また、日本画(草絵作家)故・芘田圭子氏(大阪出身・1949年真言宗善通寺派大本山隋心院にて得度)の『心経百話』には、次のようにあります。――第三話 般若…… 般若は仏の智慧であります。 何度か繰り返すうちに覚えてください。 仏の智慧とはどんな智慧でありましょうか。 本当の仏の智慧を探してみましょう。 見つかるかどうか私の方法で探してみましょう。 何日か前、小さい小さい浅い緑豆のような一粒が土からのぞきました。 その小さい粒は少しづつ膨らんで口を開きました。 私たちに口があるようにその小さい粒にも口があったのです。 それは草の芽でありました。 私たちの口に歯があるようにその小さい粒にも葉が見え出したのです。 それは草の芽でありました。 その芽の歯は葉でありました。 そうです。口や歯だけでなくその葉の芽は私たちにある目のように草の芽として伸びはじめたのです。 いまに私たちに鼻があるように草にも花という華がるのが分る日がきますね。 それは日本さくら草です。 花だけではありません。 樹も、石も、苔もみんなみんな。 みんな生き生きしています。 いまここにあるもの、ここだけでなく、そこにあるもの、それが般若なのです。それがそのままに。――

  

そして、あとがきとして、――日の出を見て、日本もインドも同じ仏さまを拝んでいるのだなと思うと…。それは、お釈迦さまも、真言の大日如来もインドからお迎えしているからであると…。ところで、世界で一番古い宗教…ゾロアスター教のご本尊は「マズダ」というと…。「マズダ」とは、アフラ・マズラ、即ち智慧と光のことであり、般若(仏)と日輪のことになると…。キリスト教(旧教)の唯一神エホバは、「ヤハウエ」のことであり、すなわち「雷さま」のことであると…。シナイ山に住まいし、閃光をもって岩に十戒を刻んでモーゼに示したと…。イスラム教では、天のお告げコーランと旧約聖書を使っていると…。恵みを与えてくださる日輪、悪を退けてくださる雷さま。世界中が同じ神仏を頂いているのであって、同じ親から生まれた子供のようなもの…、人類も宗教もどうして仲良くできないのかと…。  さいごに、ウクライナの皆さまが、心安らかに暮らせる日を願ってやみません。

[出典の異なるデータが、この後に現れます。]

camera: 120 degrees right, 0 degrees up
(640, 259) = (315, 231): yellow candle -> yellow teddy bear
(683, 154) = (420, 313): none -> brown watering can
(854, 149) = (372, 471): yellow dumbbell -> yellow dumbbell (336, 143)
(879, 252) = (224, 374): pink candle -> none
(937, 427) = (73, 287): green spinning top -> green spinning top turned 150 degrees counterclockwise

新型コロナウイルス感染症は、第7波に入った模様であると県知事さまの話がありましたが、同館であります。オミクロン株も、BA2、XEと、変異しつつあり、感染が益々早くなっていると…。爆発的流行があるような予感がしています。やはり、基本が大切ではないでしょうか。 手洗い・消毒・密にならないなど基本を守り、ワクチンを行き渡らせることで、後遺症の軽減化を確実にしてから、次の策を進めたいものと…。新型コロナウイルス禍の一日も早い終息を強く願うものです。まずは、この一年を無事に乗り切りたいものです。